Since the thing mentioned in the headline happened last Thursday, I wanted to mention some of the things I've been up to:

- I just compiled and sent to the printers a small booklet that will come out next Friday, when I'm having a ball with some friends of mine (see the photo), it contains 40 items, mainly pictures and photos, from my life and the title means simply: Juri: 40 things.

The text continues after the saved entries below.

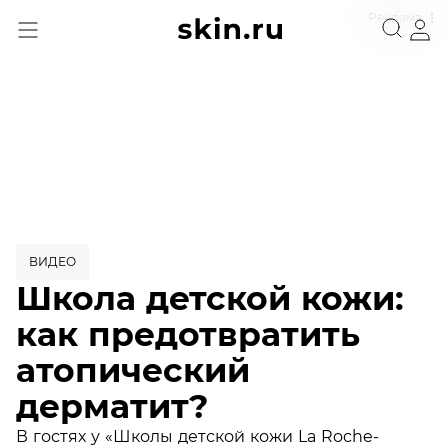
Реклама
ВИДЕО
Школа детской кожи:
как предотвратить
атопический
дерматит?
В гостях у «Школы детской кожи La Roche-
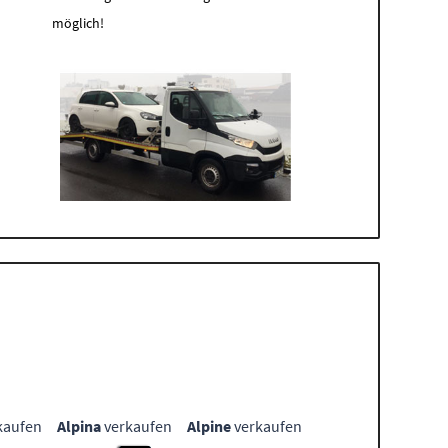
möglich!
kaufen
Alpina
verkaufen
Alpine
verkaufen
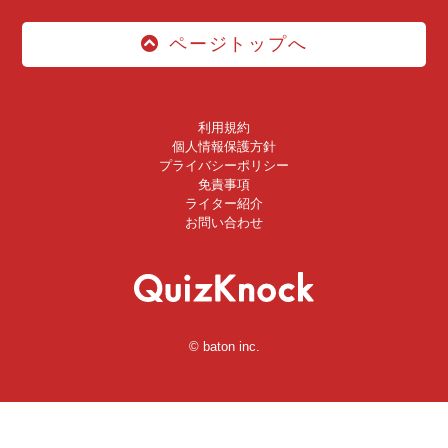
ページトップへ
利用規約
個人情報保護方針
プライバシーポリシー
免責事項
ライター紹介
お問い合わせ
© baton inc.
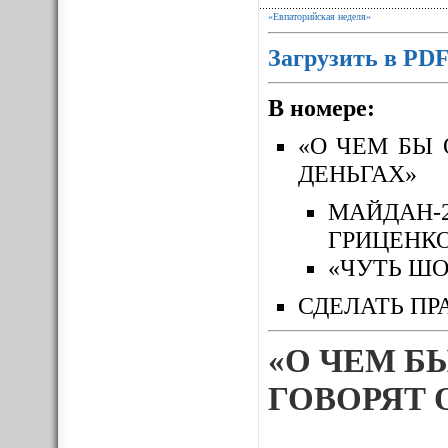
«Евпаторийская неделя»
Загрузить в PD
В номере:
«О ЧЕМ БЫ 
ДЕНЬГАХ»
МАЙДАН-
ГРИЦЕНК
«ЧУТЬ ШО
СДЕЛАТЬ ПР
«О ЧЕМ Б
ГОВОРЯТ 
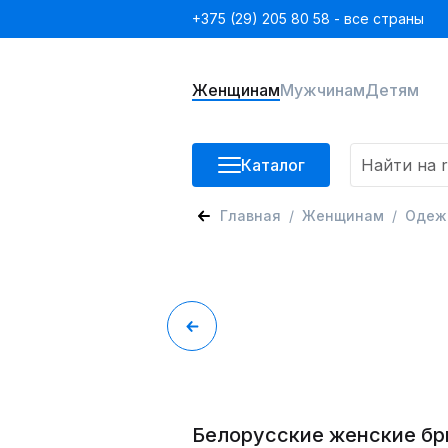
+375 (29) 205 80 58 - все страны
Женщинам
Мужчинам
Детям
Каталог
Главная
Женщинам
Одеж
Белорусские женские б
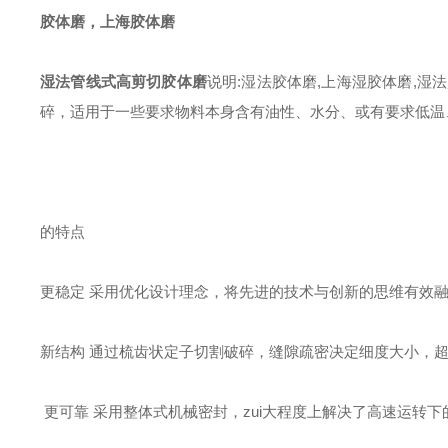
胶体磨，上海胶体磨
湿法管线式高剪切胶体磨
说明:湿法胶体磨,上海湿胶体磨,
碎，适用于一些要求物料本身含有油性、水分、或有要求低温
的特点
更稳定 采用优化设计理念，将先进的技术与创新的思维有效
新结构 通过梳齿状定子切割破碎，缝隙疏密决定细度大小，超
更可靠 采用整体式机械密封，zui大程度上解决了高速运转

- last Friday I finished doing layouts for the new anthology I edited: it reimagines the Finland's most famous soldier, the national hero Mannerheim as a pulp hero with a secret life, mission and whole new adventures no one has ever heard of; the book will come out in the sixth of June

- the anthology of old Finnish horror stories is finally coming out, it may be out already as I write this

- I've been trying to gather some stuff for the book on the history of misanthropy, but there have been some complications with the publisher that was supposed to do this

- my project for the history of animated cinema went busted, but I'll be resurrecting it as a book for children of 10-14 years; I don't really know how that will turn out

- I've been editing the manuscript of my coming sleaze novel, called this time Runkkuloma Rivieralla (hardly translatable, as the pun in the title makes no sense to anyone outside Finland), it didn't come out as well as I had wished, but I have hopes that with corrections I can make it work

There are also two fictionmags I'm hoping to put out, the other being the fifth and final issue of my Seikkailukertomuksia/Adventure Stories and the other being an aviation mag, with two new Finnish stories, one old Finnish story and one old translated story from a pulp mag. Details later, the title will be The Sky of Adventures (or, in Finnish, Seikkailujen taivas). I've also got some book ideas for the next Autumn, but more on them later.

Monday, May 07, 2012

PointBlank Reader

Anyone remember this? Could've been a contender. The anthology never came about. I wonder if the stories found other places to be published in.

Wednesday, May 02, 2012

The Raid: Redemption

I saw this new Indonesian action movie earlier today and I can echo Vince Keenan's sentiments when he wrote this piece on his blog. I thought some of the kung fu scenes were a bit too long (for some reason I like it better when a guy tackles 20 other guys, but less when there are only two or three, as in the longest battle scene of the film), but nevertheless this was great entertainment. I liked especially how the important plot points were hidden in quick, snappy dialogue. They didn't develop the things for too long, which is alway good. (Someone actually complained me just yesterday that my novel Jumalten tuho is too quick in introducing the characters. What, you wanted to hear two pages of telling what he eats and did twenty years ago?)